··· Listed records ···

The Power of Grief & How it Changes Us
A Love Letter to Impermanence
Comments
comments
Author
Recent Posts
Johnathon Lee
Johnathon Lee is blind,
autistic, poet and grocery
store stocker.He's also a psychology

···

Job item: Lines containing the string "Johnathon" are the ones to copy from the entries above.

Result for this exercise:
Johnathon Lee
Johnathon Lee is blind,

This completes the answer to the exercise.